## [What you should do]
Exact duplicates of all the records are needed.

## [Supplied records]
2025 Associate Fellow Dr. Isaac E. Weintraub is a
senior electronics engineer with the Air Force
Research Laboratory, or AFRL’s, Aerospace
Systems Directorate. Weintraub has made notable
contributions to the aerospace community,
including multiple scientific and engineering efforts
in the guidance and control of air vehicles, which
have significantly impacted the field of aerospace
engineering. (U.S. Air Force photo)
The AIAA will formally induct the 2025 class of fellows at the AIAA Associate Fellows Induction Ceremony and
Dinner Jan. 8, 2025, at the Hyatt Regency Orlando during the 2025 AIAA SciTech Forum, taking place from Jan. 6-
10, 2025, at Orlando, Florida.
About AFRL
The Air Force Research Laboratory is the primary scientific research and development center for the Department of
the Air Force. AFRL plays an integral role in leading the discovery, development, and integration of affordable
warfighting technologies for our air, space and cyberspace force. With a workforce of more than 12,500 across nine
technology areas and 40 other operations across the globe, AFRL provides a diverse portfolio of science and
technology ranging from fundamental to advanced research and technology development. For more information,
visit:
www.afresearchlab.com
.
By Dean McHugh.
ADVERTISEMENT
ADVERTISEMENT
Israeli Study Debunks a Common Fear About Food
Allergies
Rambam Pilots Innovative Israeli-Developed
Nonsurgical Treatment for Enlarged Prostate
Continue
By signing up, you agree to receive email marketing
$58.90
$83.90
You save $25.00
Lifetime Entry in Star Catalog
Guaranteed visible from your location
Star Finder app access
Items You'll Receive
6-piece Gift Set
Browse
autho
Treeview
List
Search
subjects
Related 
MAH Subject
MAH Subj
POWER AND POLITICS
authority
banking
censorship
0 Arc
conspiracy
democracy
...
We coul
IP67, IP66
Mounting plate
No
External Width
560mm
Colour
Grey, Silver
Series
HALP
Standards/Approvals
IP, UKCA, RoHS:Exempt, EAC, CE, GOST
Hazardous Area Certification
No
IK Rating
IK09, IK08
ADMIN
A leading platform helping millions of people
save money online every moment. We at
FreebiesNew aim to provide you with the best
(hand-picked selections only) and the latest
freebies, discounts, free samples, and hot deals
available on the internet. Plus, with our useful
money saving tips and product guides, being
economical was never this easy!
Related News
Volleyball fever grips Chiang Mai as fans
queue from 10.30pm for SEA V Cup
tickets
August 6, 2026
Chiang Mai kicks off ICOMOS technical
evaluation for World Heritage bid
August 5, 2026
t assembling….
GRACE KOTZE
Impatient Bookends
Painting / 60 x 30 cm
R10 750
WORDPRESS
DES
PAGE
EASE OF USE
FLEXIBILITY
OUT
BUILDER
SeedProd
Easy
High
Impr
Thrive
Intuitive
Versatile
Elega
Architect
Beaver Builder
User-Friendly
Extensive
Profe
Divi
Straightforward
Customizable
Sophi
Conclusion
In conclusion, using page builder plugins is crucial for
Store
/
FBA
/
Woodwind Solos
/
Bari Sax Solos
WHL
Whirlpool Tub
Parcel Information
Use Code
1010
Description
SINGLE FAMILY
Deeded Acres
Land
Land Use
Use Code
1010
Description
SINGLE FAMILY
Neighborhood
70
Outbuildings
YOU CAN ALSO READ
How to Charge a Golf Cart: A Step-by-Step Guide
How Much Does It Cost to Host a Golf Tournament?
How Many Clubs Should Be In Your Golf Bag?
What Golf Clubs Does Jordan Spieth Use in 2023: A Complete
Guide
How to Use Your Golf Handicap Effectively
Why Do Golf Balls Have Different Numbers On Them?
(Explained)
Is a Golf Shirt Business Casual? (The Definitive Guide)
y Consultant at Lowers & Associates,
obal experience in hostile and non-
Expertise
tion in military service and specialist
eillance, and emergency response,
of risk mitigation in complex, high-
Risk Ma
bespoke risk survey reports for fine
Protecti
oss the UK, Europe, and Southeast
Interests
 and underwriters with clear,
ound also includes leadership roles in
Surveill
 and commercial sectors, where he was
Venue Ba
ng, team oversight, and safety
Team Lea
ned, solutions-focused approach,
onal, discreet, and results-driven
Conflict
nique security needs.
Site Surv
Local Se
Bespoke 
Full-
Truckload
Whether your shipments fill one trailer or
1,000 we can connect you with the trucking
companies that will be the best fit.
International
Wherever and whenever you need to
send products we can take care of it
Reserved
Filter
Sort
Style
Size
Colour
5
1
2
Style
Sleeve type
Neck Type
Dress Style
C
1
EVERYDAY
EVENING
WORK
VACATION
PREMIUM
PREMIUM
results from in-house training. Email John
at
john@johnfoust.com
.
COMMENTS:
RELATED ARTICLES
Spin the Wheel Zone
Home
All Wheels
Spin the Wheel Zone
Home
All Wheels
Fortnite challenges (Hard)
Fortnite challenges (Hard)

## [Written answer]
2025 Associate Fellow Dr. Isaac E. Weintraub is a
senior electronics engineer with the Air Force
Research Laboratory, or AFRL’s, Aerospace
Systems Directorate. Weintraub has made notable
contributions to the aerospace community,
including multiple scientific and engineering efforts
in the guidance and control of air vehicles, which
have significantly impacted the field of aerospace
engineering. (U.S. Air Force photo)
The AIAA will formally induct the 2025 class of fellows at the AIAA Associate Fellows Induction Ceremony and
Dinner Jan. 8, 2025, at the Hyatt Regency Orlando during the 2025 AIAA SciTech Forum, taking place from Jan. 6-
10, 2025, at Orlando, Florida.
About AFRL
The Air Force Research Laboratory is the primary scientific research and development center for the Department of
the Air Force. AFRL plays an integral role in leading the discovery, development, and integration of affordable
warfighting technologies for our air, space and cyberspace force. With a workforce of more than 12,500 across nine
technology areas and 40 other operations across the globe, AFRL provides a diverse portfolio of science and
technology ranging from fundamental to advanced research and technology development. For more information,
visit:
www.afresearchlab.com
.
By Dean McHugh.
ADVERTISEMENT
ADVERTISEMENT
Israeli Study Debunks a Common Fear About Food
Allergies
Rambam Pilots Innovative Israeli-Developed
Nonsurgical Treatment for Enlarged Prostate
Continue
By signing up, you agree to receive email marketing
$58.90
$83.90
You save $25.00
Lifetime Entry in Star Catalog
Guaranteed visible from your location
Star Finder app access
Items You'll Receive
6-piece Gift Set
Browse
autho
Treeview
List
Search
subjects
Related 
MAH Subject
MAH Subj
POWER AND POLITICS
authority
banking
censorship
0 Arc
conspiracy
democracy
...
We coul
IP67, IP66
Mounting plate
No
External Width
560mm
Colour
Grey, Silver
Series
HALP
Standards/Approvals
IP, UKCA, RoHS:Exempt, EAC, CE, GOST
Hazardous Area Certification
No
IK Rating
IK09, IK08
ADMIN
A leading platform helping millions of people
save money online every moment. We at
FreebiesNew aim to provide you with the best
(hand-picked selections only) and the latest
freebies, discounts, free samples, and hot deals
available on the internet. Plus, with our useful
money saving tips and product guides, being
economical was never this easy!
Related News
Volleyball fever grips Chiang Mai as fans
queue from 10.30pm for SEA V Cup
tickets
August 6, 2026
Chiang Mai kicks off ICOMOS technical
evaluation for World Heritage bid
August 5, 2026
t assembling….
GRACE KOTZE
Impatient Bookends
Painting / 60 x 30 cm
R10 750
WORDPRESS
DES
PAGE
EASE OF USE
FLEXIBILITY
OUT
BUILDER
SeedProd
Easy
High
Impr
Thrive
Intuitive
Versatile
Elega
Architect
Beaver Builder
User-Friendly
Extensive
Profe
Divi
Straightforward
Customizable
Sophi
Conclusion
In conclusion, using page builder plugins is crucial for
Store
/
FBA
/
Woodwind Solos
/
Bari Sax Solos
WHL
Whirlpool Tub
Parcel Information
Use Code
1010
Description
SINGLE FAMILY
Deeded Acres
Land
Land Use
Use Code
1010
Description
SINGLE FAMILY
Neighborhood
70
Outbuildings
YOU CAN ALSO READ
How to Charge a Golf Cart: A Step-by-Step Guide
How Much Does It Cost to Host a Golf Tournament?
How Many Clubs Should Be In Your Golf Bag?
What Golf Clubs Does Jordan Spieth Use in 2023: A Complete
Guide
How to Use Your Golf Handicap Effectively
Why Do Golf Balls Have Different Numbers On Them?
(Explained)
Is a Golf Shirt Business Casual? (The Definitive Guide)
y Consultant at Lowers & Associates,
obal experience in hostile and non-
Expertise
tion in military service and specialist
eillance, and emergency response,
of risk mitigation in complex, high-
Risk Ma
bespoke risk survey reports for fine
Protecti
oss the UK, Europe, and Southeast
Interests
 and underwriters with clear,
ound also includes leadership roles in
Surveill
 and commercial sectors, where he was
Venue Ba
ng, team oversight, and safety
Team Lea
ned, solutions-focused approach,
onal, discreet, and results-driven
Conflict
nique security needs.
Site Surv
Local Se
Bespoke 
Full-
Truckload
Whether your shipments fill one trailer or
1,000 we can connect you with the trucking
companies that will be the best fit.
International
Wherever and whenever you need to
send products we can take care of it
Reserved
Filter
Sort
Style
Size
Colour
5
1
2
Style
Sleeve type
Neck Type
Dress Style
C
1
EVERYDAY
EVENING
WORK
VACATION
PREMIUM
PREMIUM
results from in-house training. Email John
at
john@johnfoust.com
.
COMMENTS:
RELATED ARTICLES
Spin the Wheel Zone
Home
All Wheels
Spin the Wheel Zone
Home
All Wheels
Fortnite challenges (Hard)
Fortnite challenges (Hard)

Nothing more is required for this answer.